Exercise:
Exact copies of all the lines below are required, with the pictures omitted.

Excerpted records:
____________

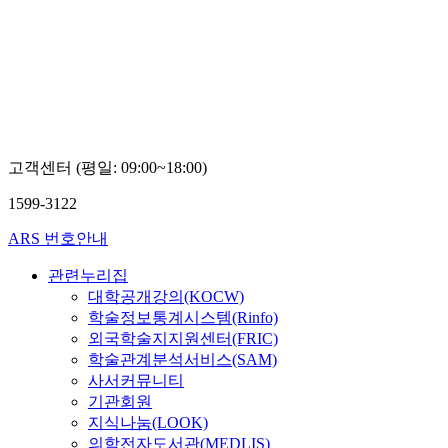
MOOC
미
부
산
디
지
털
대
학
교
최
고객센터 (평일: 09:00~18:00)
유
미
1599-3122
ARS 번호안내
관련누리집
대학공개강의(KOCW)
학술정보통계시스템(Rinfo)
외국학술지지원센터(FRIC)
학술관계분석서비스(SAM)
사서커뮤니티
기관회원
지식나눔(LOOK)
의학전자도서관(MEDLIS)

____________

Solution:
MOOC
미
부
산
디
지
털
대
학
교
최
고객센터 (평일: 09:00~18:00)
유
미
1599-3122
ARS 번호안내
관련누리집
대학공개강의(KOCW)
학술정보통계시스템(Rinfo)
외국학술지지원센터(FRIC)
학술관계분석서비스(SAM)
사서커뮤니티
기관회원
지식나눔(LOOK)
의학전자도서관(MEDLIS)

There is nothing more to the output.